Could a bot write this intro? The hype around AI has pushed this question to the center of public discourse. Conversational bots such as ChatGPT and automated image generators such as DALL-E — both built by OpenAI — are popping up everywhere.
Despite a few optimistic case studies of their potential, the current models are limited and the results they produce deeply flawed. But it doesn’t seem to matter that the tech behind AI is not ready for prime time. The models only have to tell a convincing story to the humans signing the checks — and they are.
Microsoft, which has developed its own Bing chatbot, invested $13 billion in OpenAI. Early-stage venture companies poured $2.2 billion into generative AI last year alone, and this year Salesforce announced a $250-million fund to invest in the space. Headlines and institutions alike are declaring AI the future of work, poised in particular to replace writers and artists. That these breathless predictions are outpacing the quality of the tech itself says a lot about our cultural moment — and our long-festering trend of devaluing creative work.
The supposed promise of the AI future is efficient and abundant content. Office workers can now generate entire presentations with a prompt or click. Creative agencies are using image generators to mock up client concepts. Even literary magazines have reported being bombarded with AI-generated submissions, and yes, editors are hitting publish on AI-generated articles and illustrations.
But the AI models have proved time and again that they perpetuate biases, misunderstand cultural context and prioritize being convincing over telling the truth. They draw on data sets of creative work by humans, an approach that might otherwise be labeled plagiarism or data-mining. And the models driving ChatGPT and DALL-E are black boxes, so the data’s origins can’t technically be traced.
Today, these and other models require humans (with their own biases) to train them toward “good” results and then check their work at the end. Because the tools are built for pattern-matching, their results are often repetitive and thin, an aesthetic of similitude rather than invention.

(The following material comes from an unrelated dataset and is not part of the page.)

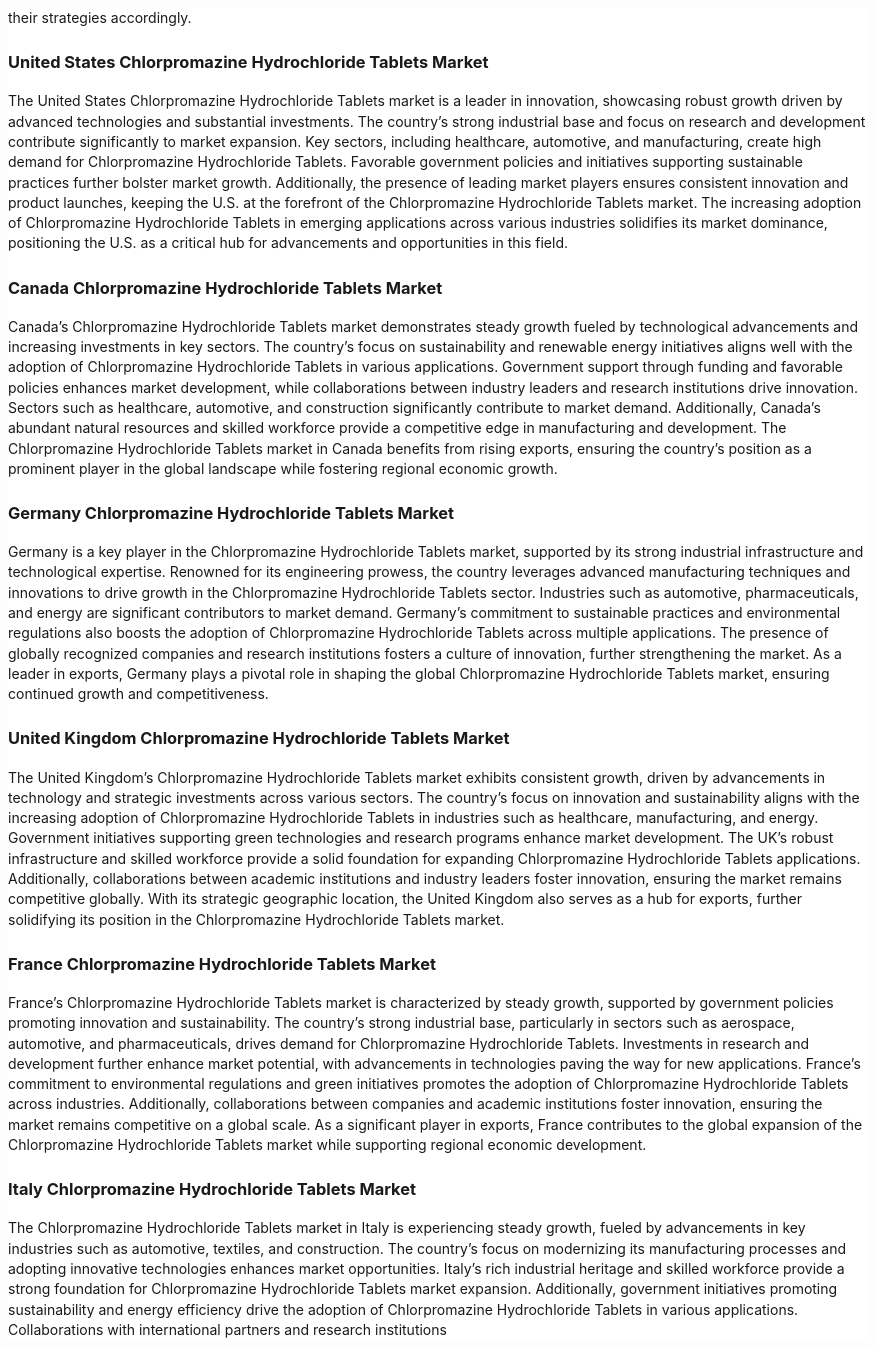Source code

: their strategies accordingly.</p><h3>United States Chlorpromazine Hydrochloride Tablets Market</h3><p>The United States Chlorpromazine Hydrochloride Tablets market is a leader in innovation, showcasing robust growth driven by advanced technologies and substantial investments. The country&rsquo;s strong industrial base and focus on research and development contribute significantly to market expansion. Key sectors, including healthcare, automotive, and manufacturing, create high demand for Chlorpromazine Hydrochloride Tablets. Favorable government policies and initiatives supporting sustainable practices further bolster market growth. Additionally, the presence of leading market players ensures consistent innovation and product launches, keeping the U.S. at the forefront of the Chlorpromazine Hydrochloride Tablets market. The increasing adoption of Chlorpromazine Hydrochloride Tablets in emerging applications across various industries solidifies its market dominance, positioning the U.S. as a critical hub for advancements and opportunities in this field.</p><h3>Canada Chlorpromazine Hydrochloride Tablets Market</h3><p>Canada&rsquo;s Chlorpromazine Hydrochloride Tablets market demonstrates steady growth fueled by technological advancements and increasing investments in key sectors. The country&rsquo;s focus on sustainability and renewable energy initiatives aligns well with the adoption of Chlorpromazine Hydrochloride Tablets in various applications. Government support through funding and favorable policies enhances market development, while collaborations between industry leaders and research institutions drive innovation. Sectors such as healthcare, automotive, and construction significantly contribute to market demand. Additionally, Canada&rsquo;s abundant natural resources and skilled workforce provide a competitive edge in manufacturing and development. The Chlorpromazine Hydrochloride Tablets market in Canada benefits from rising exports, ensuring the country&rsquo;s position as a prominent player in the global landscape while fostering regional economic growth.</p><h3>Germany Chlorpromazine Hydrochloride Tablets Market</h3><p>Germany is a key player in the Chlorpromazine Hydrochloride Tablets market, supported by its strong industrial infrastructure and technological expertise. Renowned for its engineering prowess, the country leverages advanced manufacturing techniques and innovations to drive growth in the Chlorpromazine Hydrochloride Tablets sector. Industries such as automotive, pharmaceuticals, and energy are significant contributors to market demand. Germany&rsquo;s commitment to sustainable practices and environmental regulations also boosts the adoption of Chlorpromazine Hydrochloride Tablets across multiple applications. The presence of globally recognized companies and research institutions fosters a culture of innovation, further strengthening the market. As a leader in exports, Germany plays a pivotal role in shaping the global Chlorpromazine Hydrochloride Tablets market, ensuring continued growth and competitiveness.</p><h3>United Kingdom Chlorpromazine Hydrochloride Tablets Market</h3><p>The United Kingdom&rsquo;s Chlorpromazine Hydrochloride Tablets market exhibits consistent growth, driven by advancements in technology and strategic investments across various sectors. The country&rsquo;s focus on innovation and sustainability aligns with the increasing adoption of Chlorpromazine Hydrochloride Tablets in industries such as healthcare, manufacturing, and energy. Government initiatives supporting green technologies and research programs enhance market development. The UK&rsquo;s robust infrastructure and skilled workforce provide a solid foundation for expanding Chlorpromazine Hydrochloride Tablets applications. Additionally, collaborations between academic institutions and industry leaders foster innovation, ensuring the market remains competitive globally. With its strategic geographic location, the United Kingdom also serves as a hub for exports, further solidifying its position in the Chlorpromazine Hydrochloride Tablets market.</p><h3>France Chlorpromazine Hydrochloride Tablets Market</h3><p>France&rsquo;s Chlorpromazine Hydrochloride Tablets market is characterized by steady growth, supported by government policies promoting innovation and sustainability. The country&rsquo;s strong industrial base, particularly in sectors such as aerospace, automotive, and pharmaceuticals, drives demand for Chlorpromazine Hydrochloride Tablets. Investments in research and development further enhance market potential, with advancements in technologies paving the way for new applications. France&rsquo;s commitment to environmental regulations and green initiatives promotes the adoption of Chlorpromazine Hydrochloride Tablets across industries. Additionally, collaborations between companies and academic institutions foster innovation, ensuring the market remains competitive on a global scale. As a significant player in exports, France contributes to the global expansion of the Chlorpromazine Hydrochloride Tablets market while supporting regional economic development.</p><h3>Italy Chlorpromazine Hydrochloride Tablets Market</h3><p>The Chlorpromazine Hydrochloride Tablets market in Italy is experiencing steady growth, fueled by advancements in key industries such as automotive, textiles, and construction. The country&rsquo;s focus on modernizing its manufacturing processes and adopting innovative technologies enhances market opportunities. Italy&rsquo;s rich industrial heritage and skilled workforce provide a strong foundation for Chlorpromazine Hydrochloride Tablets market expansion. Additionally, government initiatives promoting sustainability and energy efficiency drive the adoption of Chlorpromazine Hydrochloride Tablets in various applications. Collaborations with international partners and research institutions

The impetus to replace human workers, then, doesn’t come from slam-dunk capacities of the tech. It stems from years of companies big and small — especially those in publishing, tech and media — turning the screws on creative work to spend ever less on workers.
In today’s financial downturn, even tech companies are cutting costs through mass layoffs (including slashing AI ethics teams) while funding and selling AI tools. But the situation is more dire for the writers, artists and musicians who have been struggling to make a living for a long time.
Pay for writers, editors and illustrators in this country has stagnated over the past two decades. Some nations have started treating art as a public good: Ireland is experimenting with paying artists to make art, and other countries are subsidizing audiences for art. But in the U.S., public funding for the arts is embarrassingly low compared with other wealthy Western nations and dipped further still during the pandemic. Many artists need to migrate from one social media app to another to build an audience for their work and eke out an income.
Meanwhile, ubiquitous streaming subscriptions and algorithmic feeds, with their laser focus on getting the most engagement, have flattened creativity into an infinite scroll of mediocre, repetitive styles — an unsustainable model for original work.
Automation is the next chapter in this tale of ever cheaper content. How much lower can art’s value go? Why pay creative workers living wages when you can program machines to churn out interchangeable content units?
Well, because these models are no substitute for human creative labor. If we want to break out of repetitive molds, strive to unravel biases and build new possibilities, the work must come from humans.
The danger in reducing creative work to widgets for outsourcing is that we lose the steps of reflection and iteration that produce new connections. The language learning models behind chatbots are designed to deliver a single, authoritative response, contracting the world to the span of the information they’ve already been fed.
The human brain, on the other hand, has a unique capacity for recursive processing that allows us to interpret ideas beyond a set of rules. Each step of the creative process — no matter how slow, small or boring — is an expansive act, transporting a concept into a new place and imagining a wider world than what exists today.
An AI takeover is not inevitable, despite what some business and tech leaders say. This is not the first tech hype cycle, and some regulators, unions and artists are already pushing back. In the wake of the crypto collapse, the Federal Trade Commission established an Office of Technology to support enforcement in emerging tech areas, and the agency has released multiple public warnings that false claims about products’ AI capabilities will be challenged.
The Writers Guild of America, which is poised to go on strike, has proposed protections and regulatory standards around the use of AI in script-writing. SAG-AFTRA, the screen actors and TV and radio workers union, has stated that if studios want to use AI to simulate actor performances, they’ll have to negotiate with the union. Some researchers are building tools to protect the work of visual artists from being absorbed into models for image generators, and others have launched open-source systems to highlight biases in AI models.
But the broader call to action is a cultural one: to recognize that creative work is not merely a commodity or content, but a necessary and highly skilled practice that deserves robust funding and support. Creativity is how meaning is constructed in culture. This is a task that can’t be done by machines — and shouldn’t be controlled by the companies that build them. A bot may be able to swiftly write an ending to this story, but we have to ask ourselves: Whose voices do we actually need?
Rebecca Ackermann has written about tech and culture for MIT Technology Review, Slate and elsewhere. Previously, she worked as a designer at tech companies such as Google and NerdWallet.